PROVIDED ENTRIES START

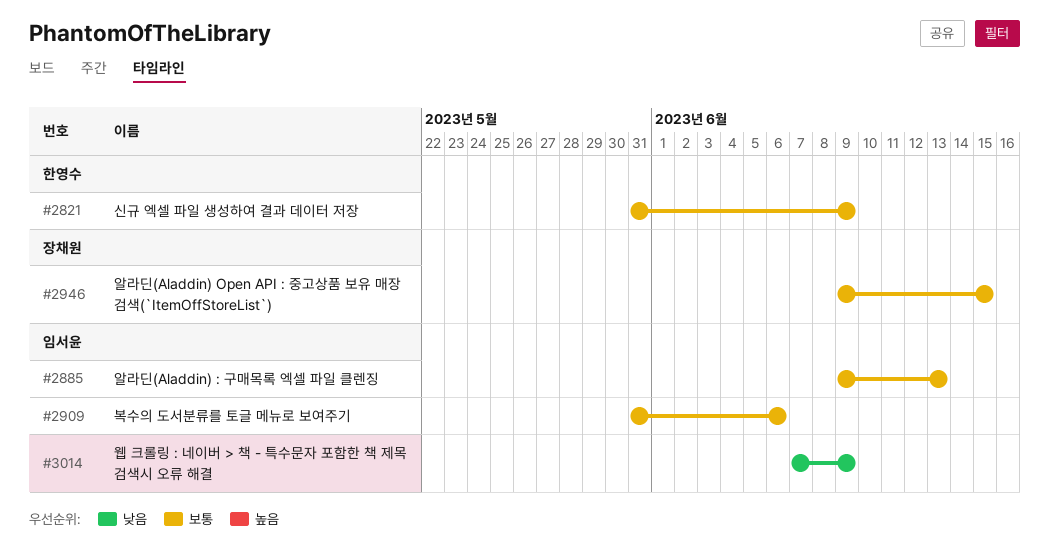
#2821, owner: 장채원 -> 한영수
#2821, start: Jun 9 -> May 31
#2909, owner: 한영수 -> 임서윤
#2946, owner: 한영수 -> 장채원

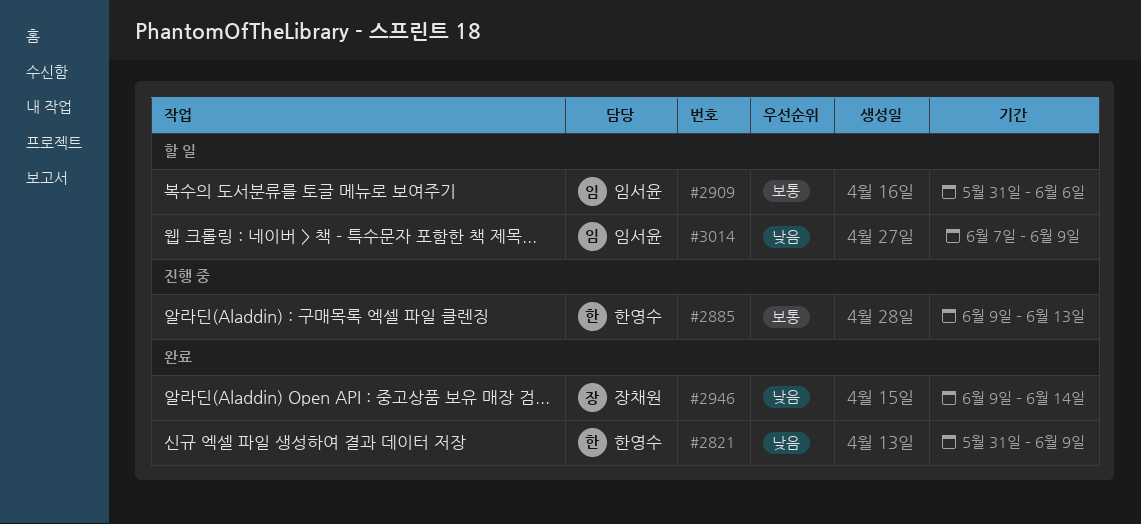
#2821, priority: 보통 -> 낮음
#2885, owner: 임서윤 -> 한영수
#2946, priority: 보통 -> 낮음
#2946, due: Jun 15 -> Jun 14

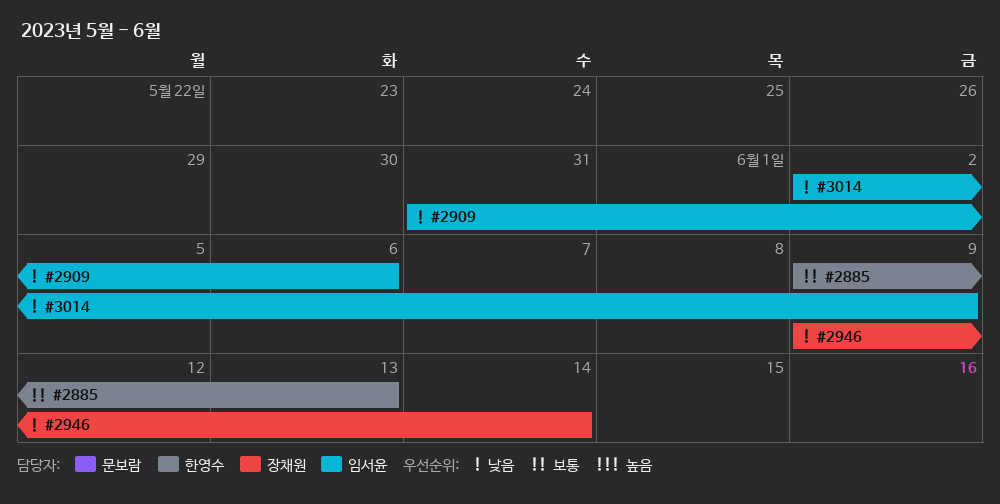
#2821: present -> none
#2909, priority: 보통 -> 낮음
#3014, start: Jun 7 -> Jun 2

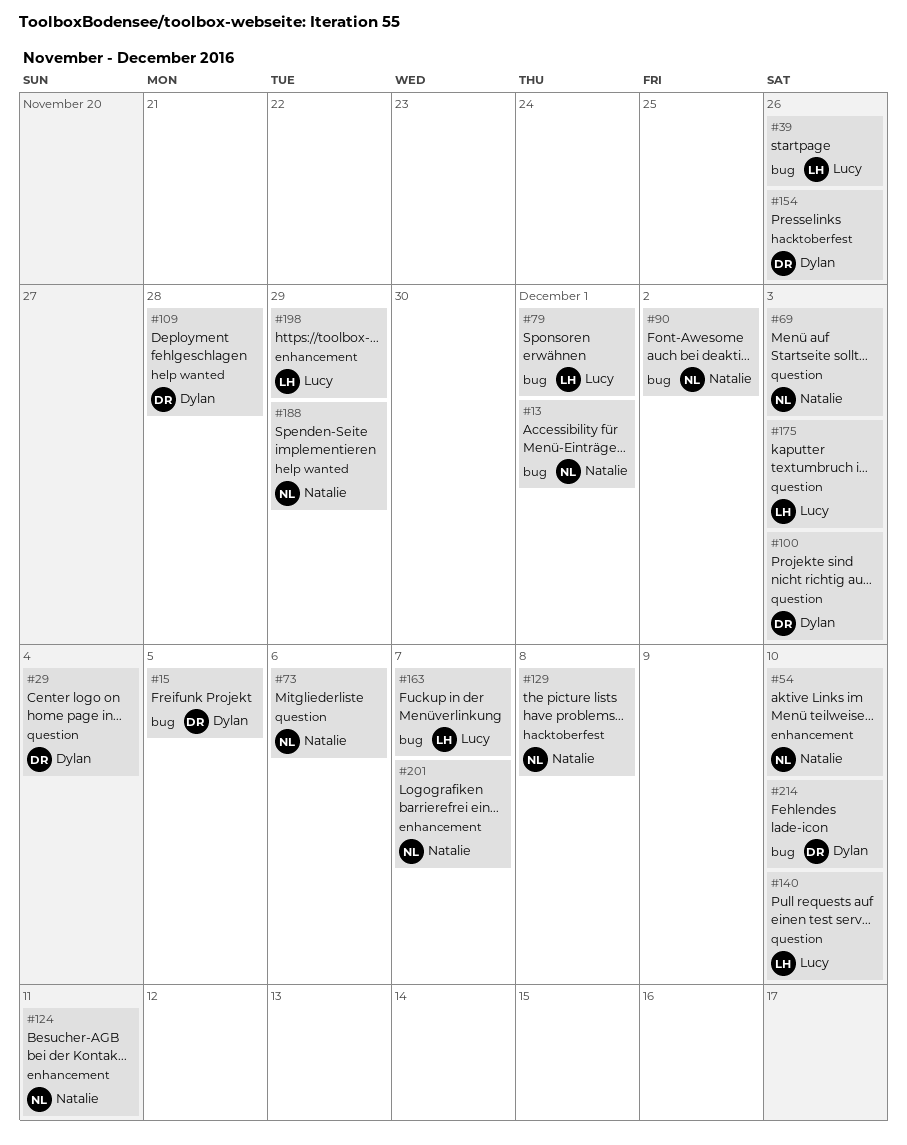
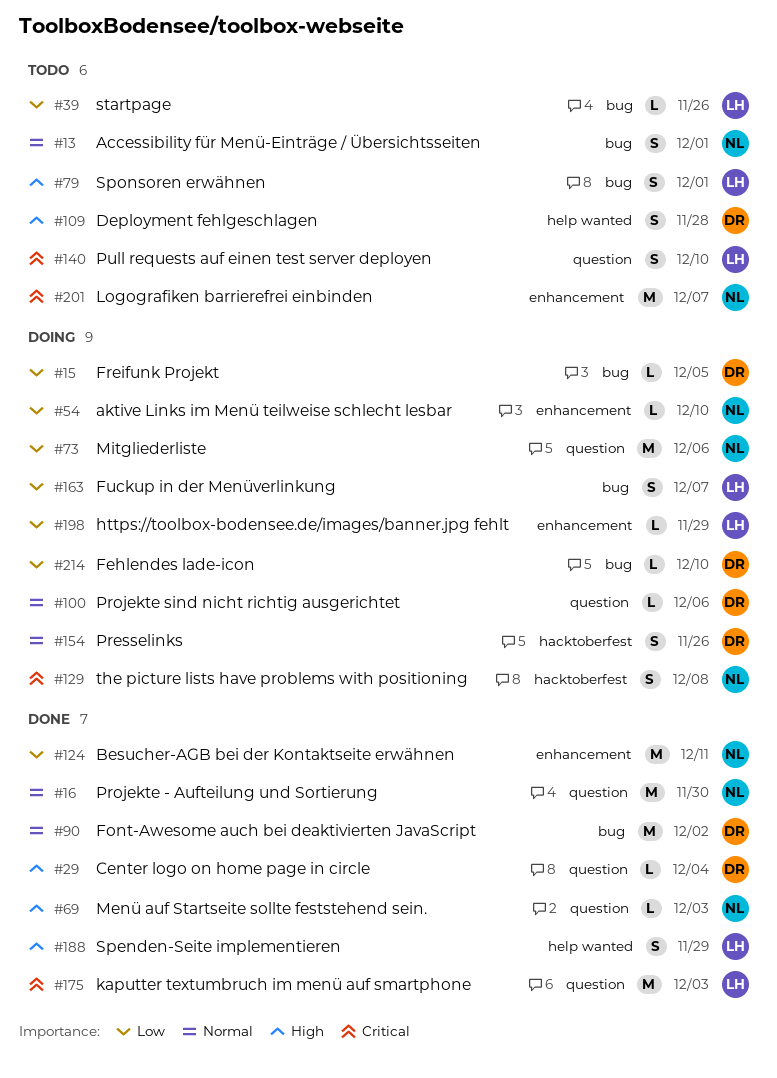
#16: none -> present
#90, owner: Natalie -> Dylan
#100, due: Dec 3 -> Dec 6
#188, owner: Natalie -> Lucy

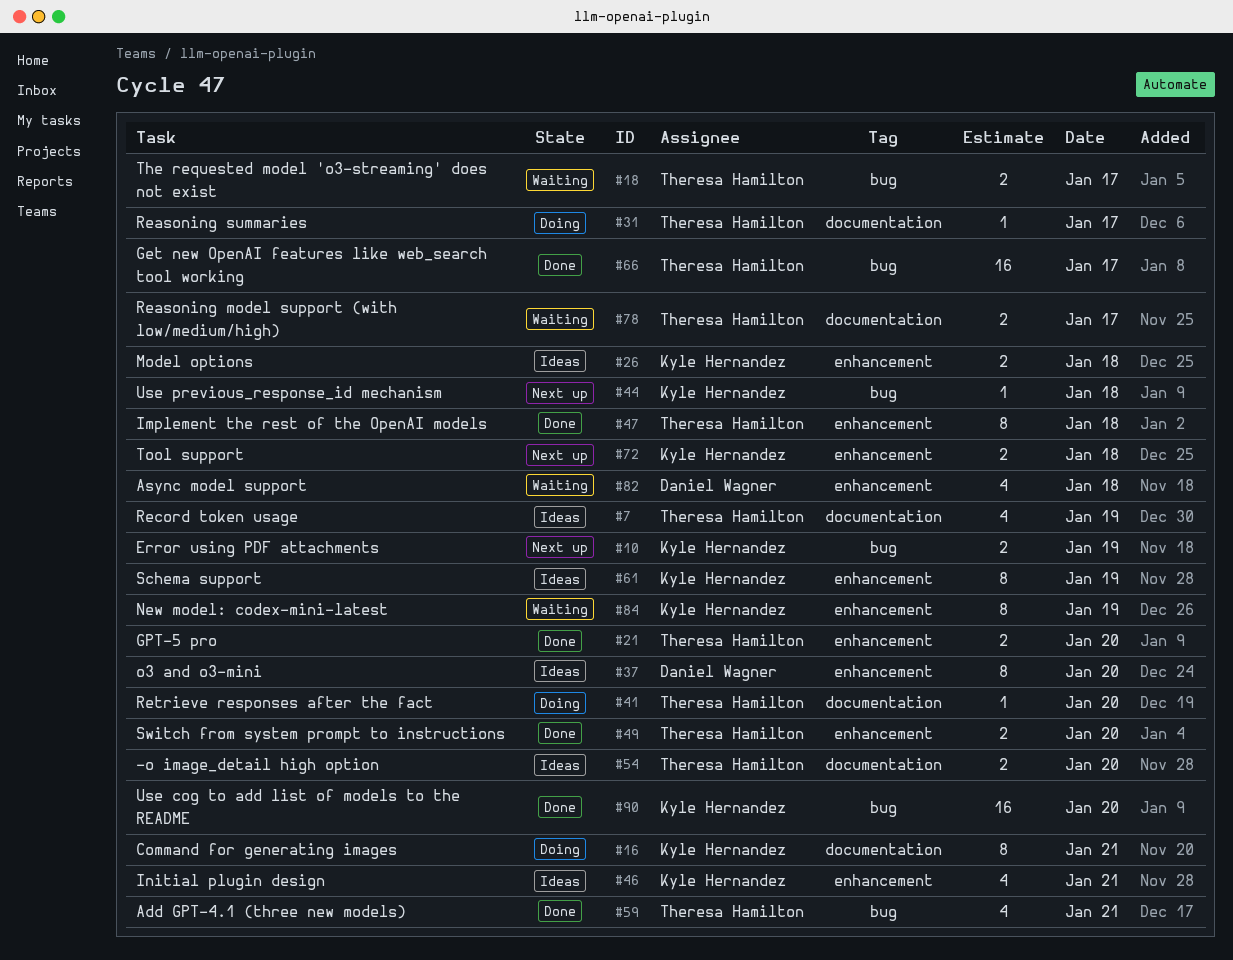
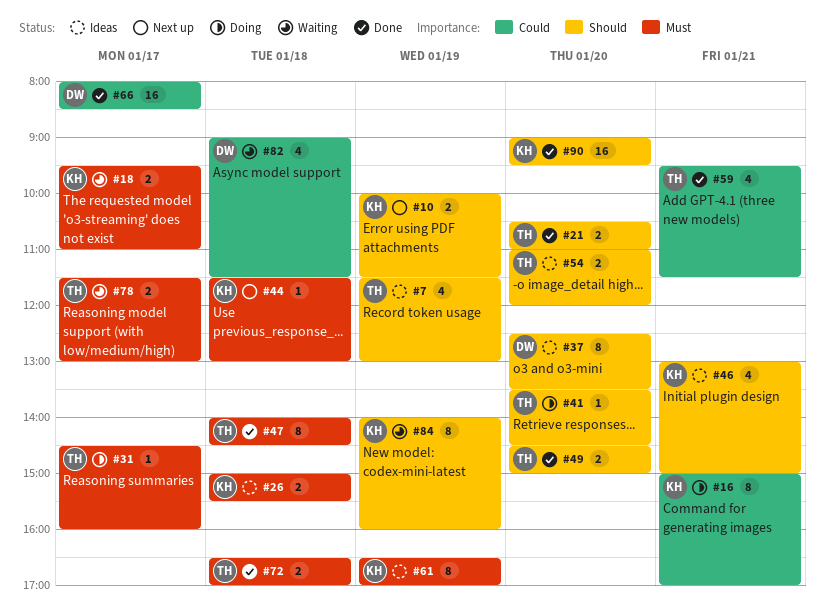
#18, owner: Theresa Hamilton -> Kyle Hernandez
#66, owner: Theresa Hamilton -> Daniel Wagner
#72, status: Next up -> Done
#72, owner: Kyle Hernandez -> Theresa Hamilton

PROVIDED ENTRIES END

_WORK INSTRUCTION_: Would you please print the entries once more, word for word, minus the pictures?

_ANSWER SECTION_:
#2821, owner: 장채원 -> 한영수
#2821, start: Jun 9 -> May 31
#2909, owner: 한영수 -> 임서윤
#2946, owner: 한영수 -> 장채원

#2821, priority: 보통 -> 낮음
#2885, owner: 임서윤 -> 한영수
#2946, priority: 보통 -> 낮음
#2946, due: Jun 15 -> Jun 14

#2821: present -> none
#2909, priority: 보통 -> 낮음
#3014, start: Jun 7 -> Jun 2

#16: none -> present
#90, owner: Natalie -> Dylan
#100, due: Dec 3 -> Dec 6
#188, owner: Natalie -> Lucy

#18, owner: Theresa Hamilton -> Kyle Hernandez
#66, owner: Theresa Hamilton -> Daniel Wagner
#72, status: Next up -> Done
#72, owner: Kyle Hernandez -> Theresa Hamilton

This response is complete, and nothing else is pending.